Tatapanku membeku sejenak dan pikiranku sedikit melayang di atas langit-langit bus. Kok tau sih ! Pikirku seraya mengela nafas agak panjang.
"Eng-enggak tuh," mataku menatap penuh ke Octa, bibirku bergetar karena mencoba mengelak perkataan Octa yang sebenarnya betul terjadi.
"Yang bener?"
"I-iya bener!"
"Yaudah," jawab Octa singkat seolah tidak membutuhkan jawaban lain.Aku kembali menyenderkan kepalaku di jendela bus. Senyumku sedikit mengembang melihat dunia luar. Dimana adat lokal masih sangat melekat di daerahku. Apalagi pemandangan yang masih segar dan elok dipandang. Kunaikan mataku sambil bergumul dengan bibir tipisku. Aku menghembuskan nafas mencoba meratapi apa yang akan terjadi kepadaku nantinya. Bola mataku kugerakkan sedikit ke arah Octa. Ia terlihat menikmati perjalanan. Wajahnya yang datar masih menampakan senyuman meskipun hanya sedikit.
----
Sekarang sudah hampir pukul 7 malam. Aku kembali kekamar dan duduk di kursi di depan meja belajarku. Aku meraih tas sekolahku dan mengambil beberapa buku pelajaran. Meskipun kemampuan intelektualku yang pas-pasan, tapi aku akan berusaha sekuat tenaga agar aku bisa menciptakan nilai sempurna di Ulangan Kenaikan Kelas ini.

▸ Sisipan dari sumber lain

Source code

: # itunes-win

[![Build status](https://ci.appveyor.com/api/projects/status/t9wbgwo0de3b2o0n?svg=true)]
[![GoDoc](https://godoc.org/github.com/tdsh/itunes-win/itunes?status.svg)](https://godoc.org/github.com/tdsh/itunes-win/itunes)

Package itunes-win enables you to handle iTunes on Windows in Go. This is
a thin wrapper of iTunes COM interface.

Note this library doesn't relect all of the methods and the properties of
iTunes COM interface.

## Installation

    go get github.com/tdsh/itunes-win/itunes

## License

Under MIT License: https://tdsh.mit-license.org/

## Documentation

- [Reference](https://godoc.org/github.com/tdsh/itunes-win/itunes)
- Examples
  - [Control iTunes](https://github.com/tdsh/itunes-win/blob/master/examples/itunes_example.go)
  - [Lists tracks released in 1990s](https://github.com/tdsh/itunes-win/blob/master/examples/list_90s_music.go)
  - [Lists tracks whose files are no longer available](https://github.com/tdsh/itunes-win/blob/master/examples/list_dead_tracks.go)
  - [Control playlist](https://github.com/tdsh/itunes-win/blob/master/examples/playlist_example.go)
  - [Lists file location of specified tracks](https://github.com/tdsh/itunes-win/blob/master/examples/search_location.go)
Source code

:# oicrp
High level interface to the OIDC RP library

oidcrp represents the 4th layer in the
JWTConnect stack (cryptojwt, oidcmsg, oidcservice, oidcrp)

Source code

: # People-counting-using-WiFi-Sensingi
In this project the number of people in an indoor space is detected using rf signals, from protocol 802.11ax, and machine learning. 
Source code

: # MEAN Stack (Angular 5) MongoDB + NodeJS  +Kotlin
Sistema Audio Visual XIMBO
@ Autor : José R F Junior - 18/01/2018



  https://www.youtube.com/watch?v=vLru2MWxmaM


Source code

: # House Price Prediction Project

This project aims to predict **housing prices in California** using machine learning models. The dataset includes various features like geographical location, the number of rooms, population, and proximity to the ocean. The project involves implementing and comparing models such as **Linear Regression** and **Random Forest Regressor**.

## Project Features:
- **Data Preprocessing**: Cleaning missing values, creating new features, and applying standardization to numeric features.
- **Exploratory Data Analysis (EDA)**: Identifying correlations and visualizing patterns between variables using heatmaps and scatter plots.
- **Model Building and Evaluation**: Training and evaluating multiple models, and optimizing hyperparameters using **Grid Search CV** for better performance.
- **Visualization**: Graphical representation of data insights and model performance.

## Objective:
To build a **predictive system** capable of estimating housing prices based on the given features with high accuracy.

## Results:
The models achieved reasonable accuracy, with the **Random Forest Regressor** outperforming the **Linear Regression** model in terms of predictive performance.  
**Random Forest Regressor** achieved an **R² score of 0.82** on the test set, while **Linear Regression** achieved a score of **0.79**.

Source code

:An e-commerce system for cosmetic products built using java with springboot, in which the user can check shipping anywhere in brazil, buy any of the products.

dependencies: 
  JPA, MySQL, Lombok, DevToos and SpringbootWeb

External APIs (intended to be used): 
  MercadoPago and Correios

Sudah tiga jam aku membolak-balik lembar buku pelajaran, membaca kata demi kata dan menghafalkannya. Mataku sudah tidak kuat untuk membuka, rasanya seperti ada lem yang memaksaku untuk memejamkan mata. Wajahku yang lumayan putih tergeletak begitu saja di meja belajarku, diatas buku-buku pelajaran yang masih terbuka. Aku bertahan beberapa lama sampai mama memanggil namaku namun aku tidak menjawabnya. Mama masuk kekamarku lalu membangunkanku agar aku pindah ke ranjang tidurku. Mataku mencoba membuka sedikit alih-alih panggilan mamaku. Aku melihat wajah mama yang bersinar memapahku untuk tidur di ranjang tidurku.
Melihatku kedinginan, tangan mama yang halus meraih selimut yang tergeletak diujung ranjangku. Ia menyelimutiku dengan penuh kasih sayang, yang membuatku lebih nyenyak untuk tertidur.
Perlahan kakinya ia gerakkan keluar kamarku. Ia juga menutup pintu dengan sangat hati-hati agar tidak menimbulkan bunyi yang bisa mengganggu tidurku.